Montana Taps Data Partner to Help Police Illegal Gambling and Ads
The state of Montana has signed an agreement with Gaming Compliance International (GCI) to improve the state’s detection of unauthorized gambling activities and monitor advertisements targeting state residents outside the licensed framework.

The project will involve the DOJ’s Gambling Control Division (GCD), which regulates the majority of gambling activities within the state. The division explains that the goal is to enhance the detection of black market operators and “predatory” advertisements, particularly as these promotions spread quickly online.

Montana has always had laws regulating how licensed video gambling machine businesses can be promoted. However, it might be more difficult to enforce these laws when the messaging is not directly from the accredited ecosystem, but is instead routed via online media buys and affiliate promos.

What the Partnership Will Do

According to the announcement, GCI will help the GCD by providing monitoring and intelligence services to find new or changing illegal activity. As stated in the publicly available materials, the scope includes:

  • Mapping new illegal gambling operations;
  • Monitoring local and online advertising channels;
  • Pointing out possible links between licensed businesses and illegal activity;
  • Giving data-driven support that can help with state enforcement actions.

Montana’s announcement presents the project like a technology upgrade: better analytics and investigative tools that should help the regulator move faster when trends change, or new operators show up.

Regulator and Vendor Frame It as an Enforcement Upgrade

According to Alex Sterhan, Administrator of the Gambling Control Division, the state wants a cleaner market and needs better tools to identify advertisers and operators who are breaking the law.
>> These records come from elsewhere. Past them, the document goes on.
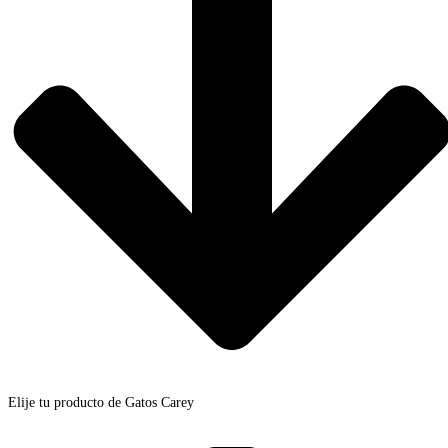
Elije tu producto de Gatos Carey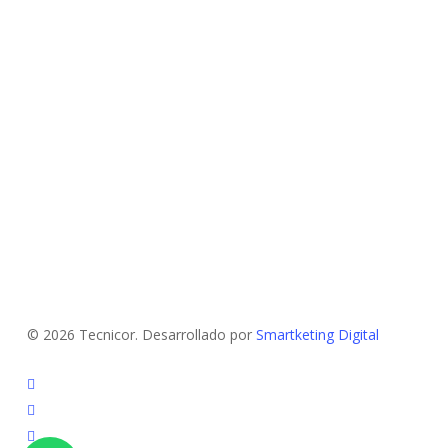
© 2026 Tecnicor. Desarrollado por
Smartketing Digital
instagram
phone
email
He believes that the division can use the additional reach and technical strength that GCI brings to its daily enforcement work.

The GCI CEO, Matthew Holt, presented the project as an example of how a partnership between the private sector and government can help obtain timely insights when dealing with unregulated markets.

For its part, GCI offers compliance support. Its toolkit includes workflows for data collection, auditing, and reporting, media and ad monitoring, and services to curb unlicensed activity. That’s the kind of back-office visibility regulators seek as illicit operators and their marketing move further online.

Bottom Line

Speed and clarity are what Montana gains from this partnership. With its successful implementation, it might be possible to identify unlicensed brands sooner, comprehend how they reach players, and provide enforcement teams with a more robust starting map. Ultimately, the time lag between seeing illegal operations and stopping them could be reduced.